Nuca fui ao espiritismo, nunca fui aos "bíblias", nem a feiticeiros, e apesar de ter tido um filho que penou dez anos nas mãos dos médicos, nunca procurei macumbeiros nem médiuns.
Vivi uma vida santa e obedecendo às prédicas do Padre André do Santuário do Sagrado Coração de Maria, em Todos os Santos, conquanto as não entendesse bem por serem pronunciadas com toda eloquência em galego ou vasconço.
Segui-as, porém, com todo o rigos e humildade, e esperava gozar da mais dúlcida paz depois de minha morte. Morri afinal um dia destes. Não descrevo as cerimônias porque são muito conhecidas e os meus parentes e amigos deixaram-me sinceramente porque eu não deixava dinheiro algum. É bom, meu caro Senhor Doutor Prefeito, viver na pobreza, mas muito melhor é morrer nela. Não se levam para a cova maldições dos parentes e amigos deserdados; só carregamos lamentações e bênçãos daqueles a quem não pagamos mais a casa.

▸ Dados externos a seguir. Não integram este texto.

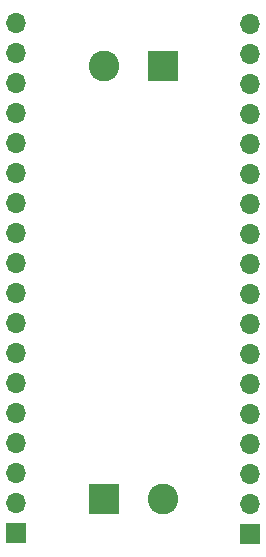
<source format=gbr>
%TF.GenerationSoftware,KiCad,Pcbnew,(6.0.6)*%
%TF.CreationDate,2022-06-28T18:53:51+02:00*%
%TF.ProjectId,thermocouples,74686572-6d6f-4636-9f75-706c65732e6b,rev?*%
%TF.SameCoordinates,Original*%
%TF.FileFunction,Soldermask,Bot*%
%TF.FilePolarity,Negative*%
%FSLAX46Y46*%
G04 Gerber Fmt 4.6, Leading zero omitted, Abs format (unit mm)*
G04 Created by KiCad (PCBNEW (6.0.6)) date 2022-06-28 18:53:51*
%MOMM*%
%LPD*%
G01*
G04 APERTURE LIST*
%ADD10R,2.600000X2.600000*%
%ADD11C,2.600000*%
%ADD12R,1.700000X1.700000*%
%ADD13O,1.700000X1.700000*%
G04 APERTURE END LIST*
D10*
%TO.C,J4*%
X104500000Y-84305000D03*
D11*
X109500000Y-84305000D03*
%TD*%
D12*
%TO.C,J2*%
X116875000Y-87275000D03*
D13*
X116875000Y-84735000D03*
X116875000Y-82195000D03*
X116875000Y-79655000D03*
X116875000Y-77115000D03*
X116875000Y-74575000D03*
X116875000Y-72035000D03*
X116875000Y-69495000D03*
X116875000Y-66955000D03*
X116875000Y-64415000D03*
X116875000Y-61875000D03*
X116875000Y-59335000D03*
X116875000Y-56795000D03*
X116875000Y-54255000D03*
X116875000Y-51715000D03*
X116875000Y-49175000D03*
X116875000Y-46635000D03*
X116875000Y-44095000D03*
%TD*%
D10*
%TO.C,J3*%
X109500000Y-47695000D03*
D11*
X104500000Y-47695000D03*
%TD*%
D12*
%TO.C,J1*%
X97115000Y-87225000D03*
D13*
X97115000Y-84685000D03*
X97115000Y-82145000D03*
X97115000Y-79605000D03*
X97115000Y-77065000D03*
X97115000Y-74525000D03*
X97115000Y-71985000D03*
X97115000Y-69445000D03*
X97115000Y-66905000D03*
X97115000Y-64365000D03*
X97115000Y-61825000D03*
X97115000Y-59285000D03*
X97115000Y-56745000D03*
X97115000Y-54205000D03*
X97115000Y-51665000D03*
X97115000Y-49125000D03*
X97115000Y-46585000D03*
X97115000Y-44045000D03*
%TD*%
M02*

</source>
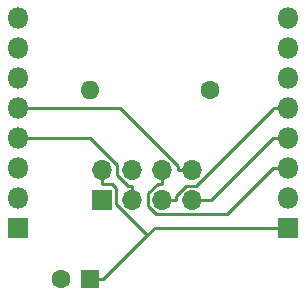
<source format=gbl>
G04 #@! TF.GenerationSoftware,KiCad,Pcbnew,5.0.2+dfsg1-1~bpo9+1*
G04 #@! TF.CreationDate,2020-08-18T09:09:54+01:00*
G04 #@! TF.ProjectId,d1-nrf24l01-shield,64312d6e-7266-4323-946c-30312d736869,rev?*
G04 #@! TF.SameCoordinates,Original*
G04 #@! TF.FileFunction,Copper,L2,Bot*
G04 #@! TF.FilePolarity,Positive*
%FSLAX46Y46*%
G04 Gerber Fmt 4.6, Leading zero omitted, Abs format (unit mm)*
G04 Created by KiCad (PCBNEW 5.0.2+dfsg1-1~bpo9+1) date Tue 18 Aug 2020 09:09:54 IST*
%MOMM*%
%LPD*%
G01*
G04 APERTURE LIST*
G04 #@! TA.AperFunction,ComponentPad*
%ADD10R,1.600000X1.600000*%
G04 #@! TD*
G04 #@! TA.AperFunction,ComponentPad*
%ADD11C,1.600000*%
G04 #@! TD*
G04 #@! TA.AperFunction,ComponentPad*
%ADD12R,1.700000X1.700000*%
G04 #@! TD*
G04 #@! TA.AperFunction,ComponentPad*
%ADD13O,1.700000X1.700000*%
G04 #@! TD*
G04 #@! TA.AperFunction,ComponentPad*
%ADD14O,1.600000X1.600000*%
G04 #@! TD*
G04 #@! TA.AperFunction,ComponentPad*
%ADD15R,1.800000X1.800000*%
G04 #@! TD*
G04 #@! TA.AperFunction,ComponentPad*
%ADD16O,1.800000X1.800000*%
G04 #@! TD*
G04 #@! TA.AperFunction,Conductor*
%ADD17C,0.250000*%
G04 #@! TD*
G04 APERTURE END LIST*
D10*
G04 #@! TO.P,C1,1*
G04 #@! TO.N,/+3V3*
X133604000Y-108331000D03*
D11*
G04 #@! TO.P,C1,2*
G04 #@! TO.N,GND*
X131104000Y-108331000D03*
G04 #@! TD*
D12*
G04 #@! TO.P,J1,1*
G04 #@! TO.N,GND*
X134620000Y-101600000D03*
D13*
G04 #@! TO.P,J1,2*
G04 #@! TO.N,/+3V3*
X134620000Y-99060000D03*
G04 #@! TO.P,J1,3*
G04 #@! TO.N,/D3*
X137160000Y-101600000D03*
G04 #@! TO.P,J1,4*
G04 #@! TO.N,/D8*
X137160000Y-99060000D03*
G04 #@! TO.P,J1,5*
G04 #@! TO.N,/D5*
X139700000Y-101600000D03*
G04 #@! TO.P,J1,6*
G04 #@! TO.N,/D7*
X139700000Y-99060000D03*
G04 #@! TO.P,J1,7*
G04 #@! TO.N,/D6*
X142240000Y-101600000D03*
G04 #@! TO.P,J1,8*
G04 #@! TO.N,/D2*
X142240000Y-99060000D03*
G04 #@! TD*
D11*
G04 #@! TO.P,R1,1*
G04 #@! TO.N,/D8*
X143764000Y-92329000D03*
D14*
G04 #@! TO.P,R1,2*
G04 #@! TO.N,GND*
X133604000Y-92329000D03*
G04 #@! TD*
D15*
G04 #@! TO.P,P1,1*
G04 #@! TO.N,/+5V*
X127490000Y-103950000D03*
D16*
G04 #@! TO.P,P1,2*
G04 #@! TO.N,GND*
X127490000Y-101410000D03*
G04 #@! TO.P,P1,3*
G04 #@! TO.N,/D4*
X127490000Y-98870000D03*
G04 #@! TO.P,P1,4*
G04 #@! TO.N,/D3*
X127490000Y-96330000D03*
G04 #@! TO.P,P1,5*
G04 #@! TO.N,/D2*
X127490000Y-93790000D03*
G04 #@! TO.P,P1,6*
G04 #@! TO.N,/D1*
X127490000Y-91250000D03*
G04 #@! TO.P,P1,7*
G04 #@! TO.N,/RX*
X127490000Y-88710000D03*
G04 #@! TO.P,P1,8*
G04 #@! TO.N,/TX*
X127490000Y-86170000D03*
G04 #@! TD*
D15*
G04 #@! TO.P,P2,1*
G04 #@! TO.N,/+3V3*
X150350000Y-103950000D03*
D16*
G04 #@! TO.P,P2,2*
G04 #@! TO.N,/D8*
X150350000Y-101410000D03*
G04 #@! TO.P,P2,3*
G04 #@! TO.N,/D7*
X150350000Y-98870000D03*
G04 #@! TO.P,P2,4*
G04 #@! TO.N,/D6*
X150350000Y-96330000D03*
G04 #@! TO.P,P2,5*
G04 #@! TO.N,/D5*
X150350000Y-93790000D03*
G04 #@! TO.P,P2,6*
G04 #@! TO.N,/D0*
X150350000Y-91250000D03*
G04 #@! TO.P,P2,7*
G04 #@! TO.N,/A0*
X150350000Y-88710000D03*
G04 #@! TO.P,P2,8*
G04 #@! TO.N,/RST*
X150350000Y-86170000D03*
G04 #@! TD*
D17*
G04 #@! TO.N,/D3*
X137160000Y-101600000D02*
X137160000Y-100424700D01*
X127490000Y-96330000D02*
X133580800Y-96330000D01*
X133580800Y-96330000D02*
X135890000Y-98639200D01*
X135890000Y-98639200D02*
X135890000Y-99474600D01*
X135890000Y-99474600D02*
X136840100Y-100424700D01*
X136840100Y-100424700D02*
X137160000Y-100424700D01*
G04 #@! TO.N,/D2*
X142240000Y-99060000D02*
X141064700Y-99060000D01*
X127490000Y-93790000D02*
X136162000Y-93790000D01*
X136162000Y-93790000D02*
X141064700Y-98692700D01*
X141064700Y-98692700D02*
X141064700Y-99060000D01*
G04 #@! TO.N,/D7*
X139700000Y-99060000D02*
X139700000Y-100235300D01*
X150350000Y-98870000D02*
X149124700Y-98870000D01*
X149124700Y-98870000D02*
X145197200Y-102797500D01*
X145197200Y-102797500D02*
X139206600Y-102797500D01*
X139206600Y-102797500D02*
X138524700Y-102115600D01*
X138524700Y-102115600D02*
X138524700Y-101043200D01*
X138524700Y-101043200D02*
X139332600Y-100235300D01*
X139332600Y-100235300D02*
X139700000Y-100235300D01*
G04 #@! TO.N,/D6*
X150350000Y-96330000D02*
X149124700Y-96330000D01*
X149124700Y-96330000D02*
X143854700Y-101600000D01*
X143854700Y-101600000D02*
X142240000Y-101600000D01*
G04 #@! TO.N,/D5*
X139700000Y-101600000D02*
X140875300Y-101600000D01*
X150350000Y-93790000D02*
X149124700Y-93790000D01*
X149124700Y-93790000D02*
X149124700Y-93866600D01*
X149124700Y-93866600D02*
X142566600Y-100424700D01*
X142566600Y-100424700D02*
X141683200Y-100424700D01*
X141683200Y-100424700D02*
X140875300Y-101232600D01*
X140875300Y-101232600D02*
X140875300Y-101600000D01*
G04 #@! TO.N,/+3V3*
X138457100Y-104603200D02*
X134729300Y-108331000D01*
X150350000Y-103950000D02*
X139110300Y-103950000D01*
X139110300Y-103950000D02*
X138457100Y-104603200D01*
X134620000Y-100235300D02*
X135428100Y-100235300D01*
X135428100Y-100235300D02*
X135795300Y-100602500D01*
X135795300Y-100602500D02*
X135795300Y-101941400D01*
X135795300Y-101941400D02*
X138457100Y-104603200D01*
X134620000Y-99060000D02*
X134620000Y-100235300D01*
X133604000Y-108331000D02*
X134729300Y-108331000D01*
G04 #@! TD*
M02*

</source>
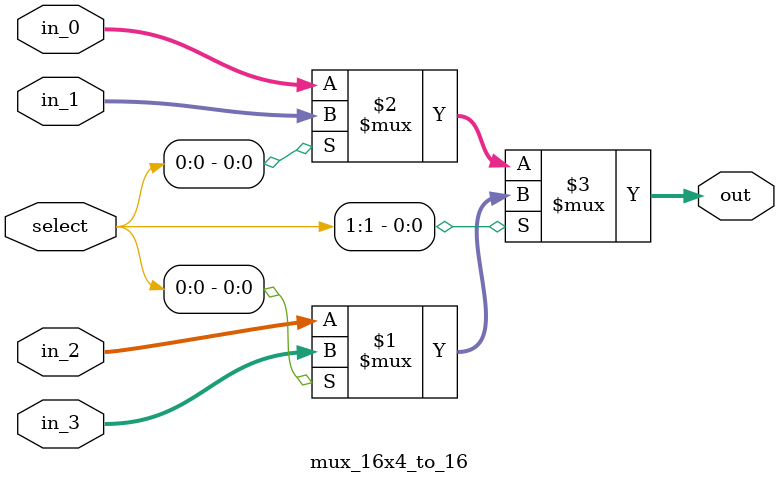
<source format=v>
`timescale 1ns / 1ps

module mux_16x4_to_16(
    input [1:0] select,
    input [15:0] in_0, in_1, in_2, in_3,
    output [15:0] out
    );
    assign out = select[1] ? (select[0] ? in_3 : in_2) : (select[0] ? in_1 : in_0);
endmodule

</source>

Foi o que aconteceu comigo e estava certo de ir direitinho para o Céu, quando, por culpa do Senhor e da Repartição que o Senhor dirige, tive que ir para o inferno penar alguns anos ainda.
Embora a pena seja leve, eu me amolei, por não ter contribuído para ela de forma alguma. A culpa é da Prefeitura Municipal do Rio de Janeiro, que não cumpre os seus deveres, calçando convenientemente as ruas. Vamos ver por quê. Tendo sido enterrado no cemitério de Inhaúma e vindo o meu enterro do Méier, o coche e o acompanhamento tiveram que atravessar em toda a extensão a Rua José Bonifácio, em Todos os Santos.
Essa rua foi calçada há perto de cinquenta anos a macadame e nunca mais foi o seu calçamento substituído. Há caldeirões de todas as profundidades e larguras, por ela afora. Dessa forma, um pobre defunto que vai dentro do caixão em cima de um coche que por ela rola sofre o diabo. De uma feita um até, após um trambolhão do carro mortuário, saltou do esquife, vivinho da silva, tendo ressuscitado com o susto.
Comigo não aconteceu isso, mas o balanço violento do coche machucou-me muito e cheguei diante de São Pedro cheio de arranhaduras pelo corpo. O bom do velho interpelou-me logo:
- Que diabo é isto? Você está todo machucado! Tinham-me dito que você era bem-comportado - como é então que você arranjou isso? Brigou depois de morto?
Expliquei-lhe, mas não me quis atender e mandou que me fosse purificar um pouco no inferno.
Está aí como, meu caro Senhor Doutor Prefeito, ainda estou penando por sua culpa, embora tenha tido a vida mais santa possível. Sou, etc., etc.
Posso garantir a fidelidade da cópia a aguardar com paciência as providências da municipalidade.
 
 
Lima Barreto (1881-1922)
 
 
* O bairro do Méier, no Rio de Janeiro, foi, no século XVIII, um engenho de cana-de-açúcar de propriedade dos padres jesuítas, que escravizavam os negros para o cultivo da cana e a extração do açúcar. Em 1760 foram expulsos pelo Marquês de Pombal sob as ordens da coroa portuguesa. Em 1884, D. Pedro, então imperador do Brasil, doou uma parte daquelas terras para o amigo Augusto Estrada Meyer, conhecido por camarista Meyer, (descendente de alemães),devido ao livre acesso que possuía às Câmaras do Palácio Imperial. Em sua homenagem o bairro passou a ter o seu nome. Posteriormente a população aportuguesou seu sobrenome passando a ser conhecido como Méier.